■ WORK ITEM: According to the text on the International Footbag Players' Association, where and in what year was footbag invented?

### PASSAGE TO READ

= International Footbag Players' Association =

International governing body for the sport of footbag

The International Footbag Players' Association, Inc. (IFPA) is a U.S. 501(c)(3) non-profit corporation that serves as the international governing body for the sport of footbag. IFPA as a corporation has existed since 1994, though its name changed in 2000 from World-Wide Footbag Foundation, Inc. (its originally incorporated name as a California non-profit corporation).

IFPA is an all-volunteer organization made up of players and organizers from countries all around the world. Among other things, IFPA is the rules body and the sanctioning body for competitive footbag sports. IFPA oversees the World Footbag Championships as they move from city to city each year, and hosts the Footbag WorldWide Information Service. IFPA's website provides official IFPA members with a video hosting service, a club listing service, mailing lists, a forum, a media gallery, an online rule book, an event calendar, and many other services. Many of IFPA's services on its website are offered in multiple languages.

==History of IFPA==
Footbag was invented in 1972 in Oregon City, Oregon, by John Stalberger and Mike Marshall. In 1979, Stalberger and Ted Huff formed the National Hacky Sack Association (NHSA) which became the first official organizing body for the sport. The NHSA sanctioned and/or sponsored footbag tournaments in the U.S., including the "Footbag Nationals" which evolved into the World Footbag Championships, an event that it has been running annually since 1980.

In 1984, the NHSA ceased to exist, and the World Footbag Association (WFA) was formed in Golden, Colorado, by Bruce Guettich and Greg Cortopassi. The WFA started as a governing body, but soon evolved into a touring team, magazine publisher, and footbag product retailer (via a mail-order catalog business). WFA formed the International Footbag Advisory Board (IFAB) to oversee the official Rules of Footbag Sports (the printed rule-book for the sport of footbag). WFA also took on the task of running the World Footbag Championships from 1984 through 1993.

The World-Wide Footbag Foundation, Inc., was incorporated as a California non-profit corporation for public benefit in 1994 by Steve Goldberg, Julie Symons, Brent Welch, and David Butcher. That year, WWFF became the official host of the World Footbag Championships which moved from Colorado to San Francisco and Menlo Park, California. From then on, the World Footbag Championships began moving from city to city as the official WWFF sanctioning process was put in place to provide a set of selection criteria and to decide which host city would be accepted each year. Also in 1994, the WWFF created and began hosting the Footbag WorldWide Information Service.

The IFAB continued under the auspices of the WFA for several years, and WFA continued to serve as the official sanctioning body for footbag events during that time.

In 2000, the WWFF changed its name to the International Footbag Players' Association, Inc. (IFPA) to better reflect its mission as a player-run volunteer organization and international governing body for the sport of footbag. At that time, the IFAB (which had been the rules body for the sport) reincorporated as a committee of the IFPA and was renamed the International Footbag Committee (IFC). The IFC took over responsibility for defining requirements for IFPA sanctioning and recognition of official footbag competition formats. An IFC rule book is available in several languages.

IFPA was granted provisional 501(c)(3) status by the U.S. Internal Revenue Service in early 2001, and was granted permanent charitable status under 501(c)(3) as a sports organization in early 2006.

==IFPA's mission==
IFPA's mission is to promote footbag as a healthy, athletic activity, by fostering footbag competitions, clubs, festivals, and education around the globe. In addition to overseeing the World Footbag Championships from year to year, IFPA continues to run its web-based resource for footbag players and aficionados worldwide at footbag.org.

######
### PROVIDED DATA

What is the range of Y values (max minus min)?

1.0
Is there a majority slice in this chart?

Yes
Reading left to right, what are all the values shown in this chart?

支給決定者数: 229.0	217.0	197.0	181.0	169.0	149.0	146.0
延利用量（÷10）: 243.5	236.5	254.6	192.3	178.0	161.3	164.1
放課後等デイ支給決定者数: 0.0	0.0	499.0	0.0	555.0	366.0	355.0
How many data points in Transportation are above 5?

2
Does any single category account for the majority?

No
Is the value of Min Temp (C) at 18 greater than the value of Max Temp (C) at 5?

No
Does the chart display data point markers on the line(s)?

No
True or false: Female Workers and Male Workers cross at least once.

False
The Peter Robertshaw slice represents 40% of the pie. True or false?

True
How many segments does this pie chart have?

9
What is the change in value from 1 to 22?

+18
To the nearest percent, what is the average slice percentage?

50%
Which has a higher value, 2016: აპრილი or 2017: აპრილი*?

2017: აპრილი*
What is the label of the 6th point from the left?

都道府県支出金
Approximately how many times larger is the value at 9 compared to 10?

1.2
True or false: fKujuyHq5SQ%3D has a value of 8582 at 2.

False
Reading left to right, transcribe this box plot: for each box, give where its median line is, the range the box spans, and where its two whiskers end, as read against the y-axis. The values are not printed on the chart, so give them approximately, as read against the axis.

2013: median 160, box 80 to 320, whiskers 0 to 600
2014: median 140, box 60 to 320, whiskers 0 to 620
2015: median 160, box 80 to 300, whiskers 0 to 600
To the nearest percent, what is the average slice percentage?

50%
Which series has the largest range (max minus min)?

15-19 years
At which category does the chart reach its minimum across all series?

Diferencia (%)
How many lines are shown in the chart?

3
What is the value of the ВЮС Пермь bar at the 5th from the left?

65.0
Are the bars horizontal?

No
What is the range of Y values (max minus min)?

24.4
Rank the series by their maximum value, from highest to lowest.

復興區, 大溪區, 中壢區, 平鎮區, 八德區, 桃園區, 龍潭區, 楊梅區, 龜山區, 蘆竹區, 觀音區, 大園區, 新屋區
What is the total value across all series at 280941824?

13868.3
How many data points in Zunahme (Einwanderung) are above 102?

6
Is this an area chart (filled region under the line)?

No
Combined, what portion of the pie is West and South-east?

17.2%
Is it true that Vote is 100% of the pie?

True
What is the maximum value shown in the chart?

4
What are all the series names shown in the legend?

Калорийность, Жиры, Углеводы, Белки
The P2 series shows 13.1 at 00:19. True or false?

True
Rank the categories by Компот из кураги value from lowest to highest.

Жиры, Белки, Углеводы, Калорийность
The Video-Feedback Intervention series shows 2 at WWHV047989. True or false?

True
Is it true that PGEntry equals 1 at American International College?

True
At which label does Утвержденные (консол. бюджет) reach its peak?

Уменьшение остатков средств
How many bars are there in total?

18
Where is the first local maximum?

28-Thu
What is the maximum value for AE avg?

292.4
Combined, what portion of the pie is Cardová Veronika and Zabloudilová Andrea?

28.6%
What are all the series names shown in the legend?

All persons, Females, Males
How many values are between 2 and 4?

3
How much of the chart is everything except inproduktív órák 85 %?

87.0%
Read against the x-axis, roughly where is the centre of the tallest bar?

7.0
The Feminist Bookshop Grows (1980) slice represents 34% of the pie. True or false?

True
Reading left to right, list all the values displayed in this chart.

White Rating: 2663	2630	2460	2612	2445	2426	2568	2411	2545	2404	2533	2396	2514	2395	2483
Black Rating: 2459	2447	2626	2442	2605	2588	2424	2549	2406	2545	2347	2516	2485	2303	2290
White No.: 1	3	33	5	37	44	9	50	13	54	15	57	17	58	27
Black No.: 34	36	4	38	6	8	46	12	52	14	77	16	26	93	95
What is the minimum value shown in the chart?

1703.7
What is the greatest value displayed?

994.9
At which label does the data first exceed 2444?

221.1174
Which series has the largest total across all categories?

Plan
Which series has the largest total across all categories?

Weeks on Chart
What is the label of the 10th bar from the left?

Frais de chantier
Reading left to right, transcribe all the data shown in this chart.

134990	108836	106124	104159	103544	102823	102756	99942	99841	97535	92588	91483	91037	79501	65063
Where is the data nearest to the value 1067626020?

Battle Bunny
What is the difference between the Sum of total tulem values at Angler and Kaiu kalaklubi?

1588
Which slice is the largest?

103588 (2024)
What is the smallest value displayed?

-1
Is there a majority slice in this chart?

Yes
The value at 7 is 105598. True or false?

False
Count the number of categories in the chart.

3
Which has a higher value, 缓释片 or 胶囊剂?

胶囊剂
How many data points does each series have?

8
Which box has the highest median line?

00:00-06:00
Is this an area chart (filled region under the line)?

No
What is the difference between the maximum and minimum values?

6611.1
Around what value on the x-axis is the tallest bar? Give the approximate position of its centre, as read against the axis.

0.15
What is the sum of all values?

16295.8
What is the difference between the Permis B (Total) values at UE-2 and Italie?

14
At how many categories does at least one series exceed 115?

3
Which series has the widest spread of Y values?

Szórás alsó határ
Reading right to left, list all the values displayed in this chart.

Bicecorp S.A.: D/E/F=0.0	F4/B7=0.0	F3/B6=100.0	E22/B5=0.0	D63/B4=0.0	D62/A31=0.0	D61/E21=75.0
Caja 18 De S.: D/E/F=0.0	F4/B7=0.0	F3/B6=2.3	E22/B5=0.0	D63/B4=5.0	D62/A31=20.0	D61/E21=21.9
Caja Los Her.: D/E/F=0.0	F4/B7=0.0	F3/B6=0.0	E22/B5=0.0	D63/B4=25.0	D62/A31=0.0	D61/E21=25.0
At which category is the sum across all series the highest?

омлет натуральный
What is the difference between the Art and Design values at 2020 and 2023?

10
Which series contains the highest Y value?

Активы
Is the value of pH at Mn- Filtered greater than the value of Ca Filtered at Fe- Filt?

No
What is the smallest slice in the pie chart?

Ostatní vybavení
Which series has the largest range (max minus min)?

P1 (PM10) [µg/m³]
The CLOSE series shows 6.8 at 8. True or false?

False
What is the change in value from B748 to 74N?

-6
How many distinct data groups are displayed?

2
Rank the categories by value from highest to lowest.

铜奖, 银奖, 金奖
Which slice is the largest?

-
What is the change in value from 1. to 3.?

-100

######

■ WRITTEN RESPONSE: In Oregon City, Oregon, in 1972.